1. Preparation Controls

  • Active endpoint and corporate penetration testing
  • Active testing of IR procedures and data collection
  • Ensure logging and monitoring and alerting are in-place
  • Baseline systems and network activity
  • Data Discovery and Classification Controls


2. Real-time Monitoring and Intelligence Gathering Controls

  • Network and system communication traces
  • Incorporate emerging threats and prior IR intelligence
  • Data aggregation, correlation and alerting
  • Baseline threshold monitoring
  • System and network baseline health-checks


3. Real-Time Investigation Controls

  • Validation of threat events
  • Rapid containment and blocking strategies
  • Virtual IRT Deployment


4. Real-Time Host Interrogation Controls

  • Rapid investigation response
  • Correlation of system artifacts, trends and anomalous patterns
  • Evidence collection


Threat Intelligence

Threat intelligence is the heart of Persistent Threat Modeling; without it, there would be no value. Threat Intelligence can be gathered through partnerships with law enforcement, government agencies, and security professionals. Primarily, however, Threat Intelligence should consist of the collected data and analysis of IR investigations and Penetration assessments. SecureState employs this primary method to enhance and build our attack trends and evolving and emerging threat indicators. SecureState has a powerful differentiator with intelligence gathering and analysis: SecureState knows how organizations are compromised and impacted because we do hacking and IR exercises daily, and incorporate our results and analysis. SecureState has the ability to use cutting-edge attack techniques, monitor the attack methods and responses, develop custom threat indicators, and then correlate and combine with external threat sources and analysis – providing a dynamic and powerful monitoring solution. The ideal Threat Intelligence will combine integrated forensic, hacker and risk perspectives:

  • Incident Response Team members should actually sit down with IT and security staff to help monitor and identify attacks while performing an active attack (i.e. penetration test) concurrently. This fosters a vehicle to monitor, collect and develop attack and compromise indicators.
  • Incident response should be augmented from a hacker’s point of view.
  • Attack patterns, compromise responses, and C2 communications should be actively captured and incorporated into an evolving Threat Database.
  • Intelligence gathering should identify and validate incidents’ impact and an organization’s risk controls concurrently.
  • Intelligence should provide an integrated response to determine how, when, why, and where a compromise or incident occurred.
  • Proactively become part of other testing and evaluation professionals, and state and local responders, who are actively engaged in and manage incidents –share information, methodologies and intelligence.
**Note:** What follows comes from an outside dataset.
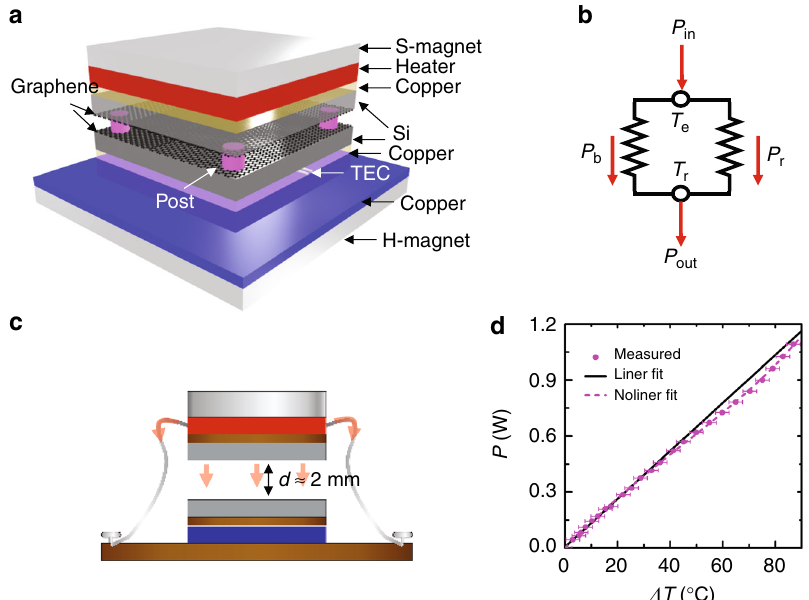
Fig. 1 Measurement setup. a A schematic of the home-made measurement setup. From top to bottom, the emitter side consists of S-magnet, heater, copper spreader, and Si/Gr and the receiver side consisting of Gr/Si, copper spreader, TEC layer, copper spreader, and H-magnet. Four photoresist posts are used to separate the emitter and the receiver. b The equivalent thermal circuit of our measurement setup. The input power P in is split into the background branch with power P b and the near- fi eld radiation with power P r . c Schematic of the background heat loss measurement. The receiver is maintained at 30 °C and displaced from the emitter at a macroscopic vacuum distance of 2 mm. The input power (heat) will be dissipated along the metal wires and via radiation. d The relation of input power with the temperature increment of the emitter. The experimental data points are denoted by the dots and the solid/dashed line represents the linear/non-linear fi tting, from which we obtain the background heat loss P b ( Δ T ). The error bar for the temperature is 2.3 °C, derived from the fi ve times repeating measurement. Figure 1 by Yang J et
To determine the full impact of a compromise the organization must inspect all supporting evidence regarding the incident, from log correlation and base-line monitoring to system and network artifacts.  Traditional investigative techniques such as relying on antivirus suites and rootkit detection tools or relying on perimeter alerts can adversely affect the speed of identification and containment, the integrity and availability of evidence, or lead to unidentified indicators of compromise.  Most notably, traditional incident response will most likely miss attackers that use valid credentials to access systems and sensitive data.
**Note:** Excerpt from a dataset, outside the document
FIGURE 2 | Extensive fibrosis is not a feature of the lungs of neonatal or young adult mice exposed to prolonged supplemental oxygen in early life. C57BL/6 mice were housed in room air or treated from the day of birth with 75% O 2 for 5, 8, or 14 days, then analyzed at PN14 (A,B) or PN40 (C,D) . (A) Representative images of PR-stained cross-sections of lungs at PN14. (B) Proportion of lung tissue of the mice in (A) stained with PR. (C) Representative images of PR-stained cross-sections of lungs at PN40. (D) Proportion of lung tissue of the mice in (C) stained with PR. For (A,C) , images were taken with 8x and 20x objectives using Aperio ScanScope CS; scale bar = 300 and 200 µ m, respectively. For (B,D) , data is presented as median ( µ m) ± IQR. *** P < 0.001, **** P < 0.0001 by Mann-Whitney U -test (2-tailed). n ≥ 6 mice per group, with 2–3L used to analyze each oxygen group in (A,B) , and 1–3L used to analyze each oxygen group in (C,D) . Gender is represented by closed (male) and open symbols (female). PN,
Effective and efficient incident response teams combine intelligence, resources and technology to overcome the issues of traditional tools and techniques such as scope, correlation, speed and detection limitations.  For an organization to counter advanced threats, it requires a solution that can reach out to endpoints and network nodes and collect all indicators of compromise, reliably acquire and process evidence, understand the environment, and rapidly determine containment actions.